> [Your instructions] Within the data below, find the string "zmniejsza" and return each line where it occurs.

> [Data to examine]
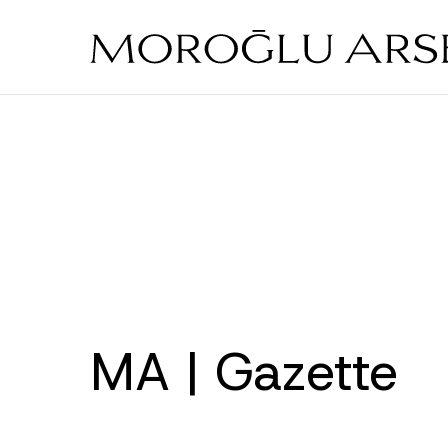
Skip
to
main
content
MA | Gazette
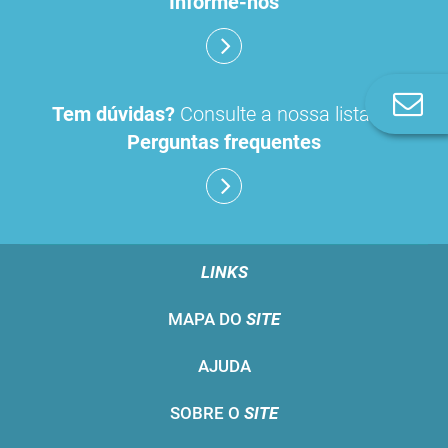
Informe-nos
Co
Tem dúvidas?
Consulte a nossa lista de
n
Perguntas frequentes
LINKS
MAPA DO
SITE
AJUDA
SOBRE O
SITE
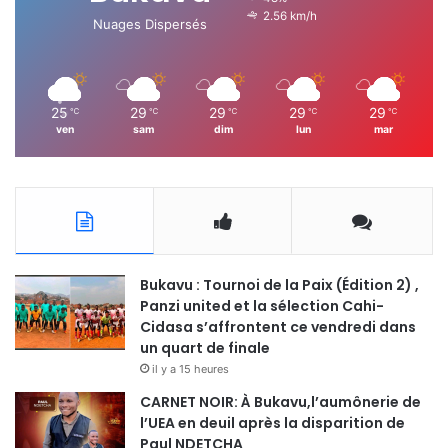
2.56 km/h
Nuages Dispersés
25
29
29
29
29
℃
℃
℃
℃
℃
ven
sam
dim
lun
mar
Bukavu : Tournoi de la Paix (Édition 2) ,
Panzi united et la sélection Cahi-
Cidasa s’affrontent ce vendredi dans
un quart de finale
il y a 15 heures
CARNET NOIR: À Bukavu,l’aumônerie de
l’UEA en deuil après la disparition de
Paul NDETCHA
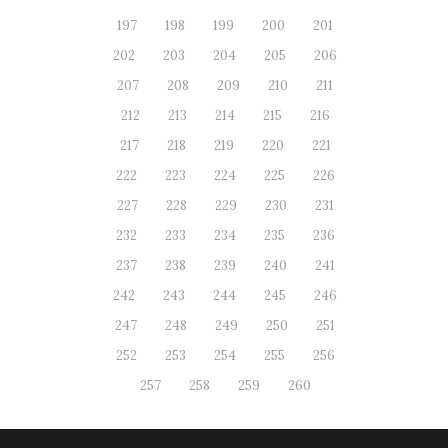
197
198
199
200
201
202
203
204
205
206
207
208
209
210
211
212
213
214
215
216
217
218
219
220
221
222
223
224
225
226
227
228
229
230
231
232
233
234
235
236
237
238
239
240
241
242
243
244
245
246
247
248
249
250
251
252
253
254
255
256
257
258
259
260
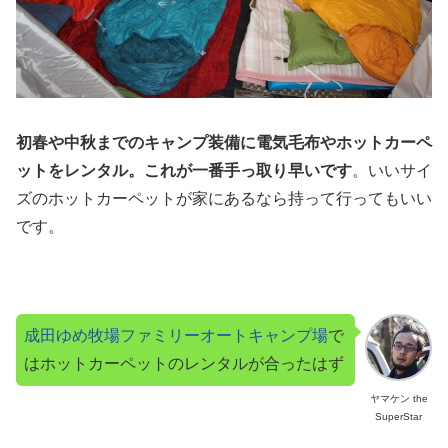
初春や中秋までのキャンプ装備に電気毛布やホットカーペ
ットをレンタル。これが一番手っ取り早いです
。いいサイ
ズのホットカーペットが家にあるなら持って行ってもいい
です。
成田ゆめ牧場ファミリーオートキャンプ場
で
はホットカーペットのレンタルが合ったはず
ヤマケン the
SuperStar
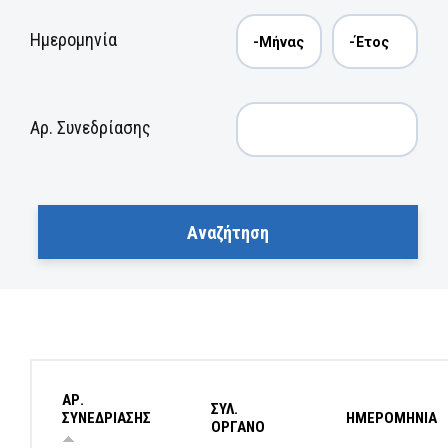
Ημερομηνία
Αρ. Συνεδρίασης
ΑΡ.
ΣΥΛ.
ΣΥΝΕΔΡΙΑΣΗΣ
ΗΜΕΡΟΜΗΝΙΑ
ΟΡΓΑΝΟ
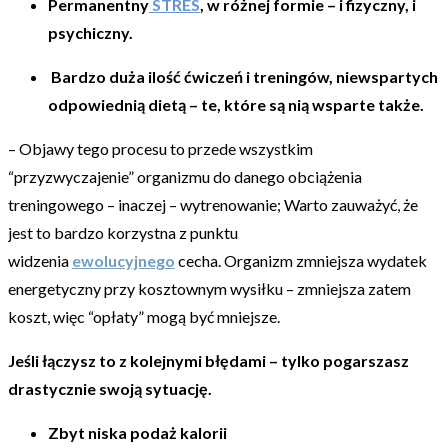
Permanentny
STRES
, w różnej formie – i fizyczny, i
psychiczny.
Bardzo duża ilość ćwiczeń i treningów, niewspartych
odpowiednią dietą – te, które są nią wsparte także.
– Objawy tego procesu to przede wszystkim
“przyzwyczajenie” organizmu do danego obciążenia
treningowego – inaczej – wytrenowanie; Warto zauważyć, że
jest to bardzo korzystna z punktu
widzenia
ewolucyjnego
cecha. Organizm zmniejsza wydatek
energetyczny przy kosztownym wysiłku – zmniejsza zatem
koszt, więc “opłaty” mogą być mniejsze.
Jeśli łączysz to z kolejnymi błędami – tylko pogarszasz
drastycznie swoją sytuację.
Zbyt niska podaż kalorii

> [Written response]
cecha. Organizm zmniejsza wydatek
energetyczny przy kosztownym wysiłku – zmniejsza zatem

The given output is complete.